:: RECORD EXCERPTS ::
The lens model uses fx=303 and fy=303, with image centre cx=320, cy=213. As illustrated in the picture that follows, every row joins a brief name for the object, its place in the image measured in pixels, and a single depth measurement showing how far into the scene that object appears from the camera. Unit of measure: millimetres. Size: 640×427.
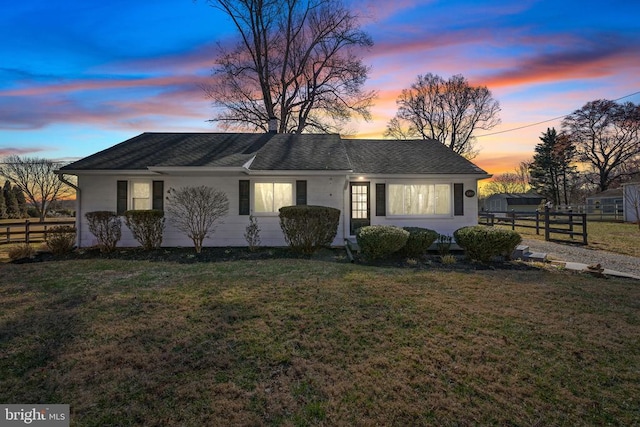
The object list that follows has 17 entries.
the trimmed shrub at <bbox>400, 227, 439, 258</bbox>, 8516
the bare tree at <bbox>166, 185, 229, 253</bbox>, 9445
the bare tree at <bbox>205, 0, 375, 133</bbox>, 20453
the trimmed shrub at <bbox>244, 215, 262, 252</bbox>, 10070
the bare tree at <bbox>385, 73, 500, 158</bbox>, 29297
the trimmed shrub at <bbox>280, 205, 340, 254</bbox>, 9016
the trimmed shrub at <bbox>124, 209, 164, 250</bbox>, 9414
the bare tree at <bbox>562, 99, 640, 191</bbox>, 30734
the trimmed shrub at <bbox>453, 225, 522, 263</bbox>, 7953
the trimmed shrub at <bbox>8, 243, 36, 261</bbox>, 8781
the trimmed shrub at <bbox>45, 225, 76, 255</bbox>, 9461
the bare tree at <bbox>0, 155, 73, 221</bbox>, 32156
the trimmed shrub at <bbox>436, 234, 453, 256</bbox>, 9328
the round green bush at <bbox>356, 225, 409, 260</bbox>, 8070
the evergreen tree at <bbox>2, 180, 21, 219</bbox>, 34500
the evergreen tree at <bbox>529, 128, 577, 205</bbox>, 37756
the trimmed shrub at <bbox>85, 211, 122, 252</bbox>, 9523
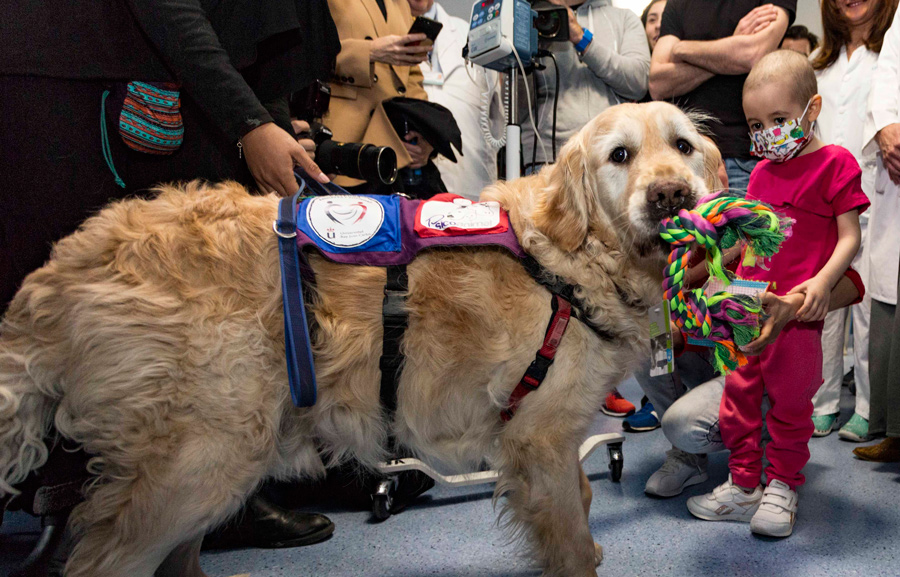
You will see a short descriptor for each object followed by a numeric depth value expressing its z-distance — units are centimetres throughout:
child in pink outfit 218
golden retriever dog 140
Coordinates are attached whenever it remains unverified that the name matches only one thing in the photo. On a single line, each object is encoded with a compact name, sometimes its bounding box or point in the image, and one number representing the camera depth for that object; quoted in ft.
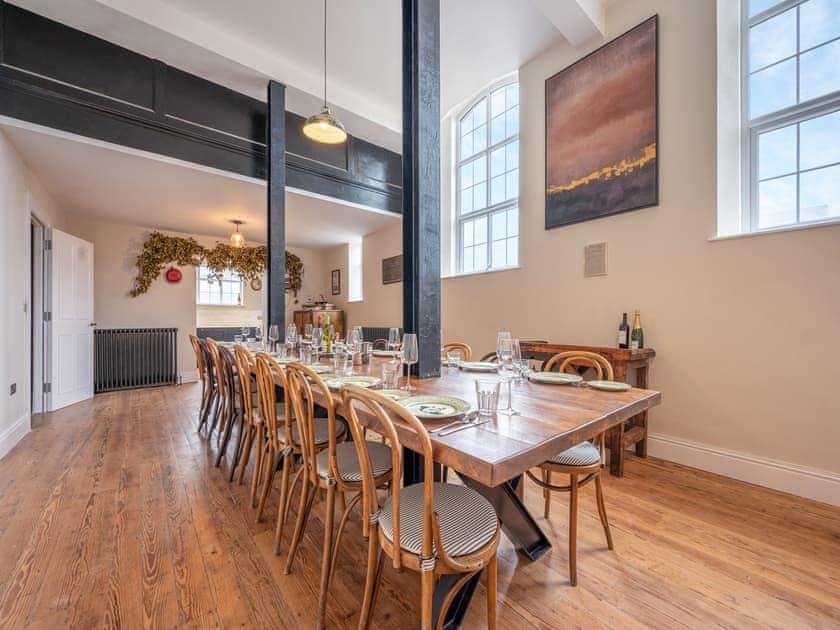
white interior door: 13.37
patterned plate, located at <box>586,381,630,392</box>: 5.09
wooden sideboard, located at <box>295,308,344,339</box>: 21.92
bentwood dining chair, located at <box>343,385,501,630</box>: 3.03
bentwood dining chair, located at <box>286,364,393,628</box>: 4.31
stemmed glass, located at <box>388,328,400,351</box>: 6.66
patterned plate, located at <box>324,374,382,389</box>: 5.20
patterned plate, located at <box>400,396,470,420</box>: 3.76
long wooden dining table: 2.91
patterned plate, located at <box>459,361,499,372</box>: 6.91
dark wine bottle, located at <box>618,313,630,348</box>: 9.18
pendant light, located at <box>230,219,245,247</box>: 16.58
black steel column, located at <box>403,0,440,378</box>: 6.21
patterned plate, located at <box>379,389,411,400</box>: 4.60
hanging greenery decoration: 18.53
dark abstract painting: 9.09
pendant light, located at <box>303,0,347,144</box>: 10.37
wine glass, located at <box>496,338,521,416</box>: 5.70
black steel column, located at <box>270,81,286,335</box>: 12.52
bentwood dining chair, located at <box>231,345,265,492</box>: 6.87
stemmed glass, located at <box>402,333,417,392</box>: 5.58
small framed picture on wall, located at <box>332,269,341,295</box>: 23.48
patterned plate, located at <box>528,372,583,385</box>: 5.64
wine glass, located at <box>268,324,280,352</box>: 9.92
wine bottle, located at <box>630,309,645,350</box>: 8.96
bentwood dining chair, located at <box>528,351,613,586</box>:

:: EXERCISE OBJECTIVE ::
Would you output only the span of the records above that opens with the line containing "You will see" and closes with the line containing "at <box>343,385,501,630</box>: 3.03", ends included and pictures dropped?

:: EXERCISE SOLUTION ::
You will see a short descriptor for each object followed by a numeric depth value expressing its z-distance — units are centimetres throughout:
child in pink outfit 218
golden retriever dog 140
Coordinates are attached whenever it remains unverified that the name matches only one thing in the photo. On a single line, each object is encoded with a compact name, sometimes its bounding box or point in the image, and one number representing the camera depth for that object; quoted in ft.
white interior door: 13.37
patterned plate, located at <box>586,381,630,392</box>: 5.09
wooden sideboard, located at <box>295,308,344,339</box>: 21.92
bentwood dining chair, located at <box>343,385,501,630</box>: 3.03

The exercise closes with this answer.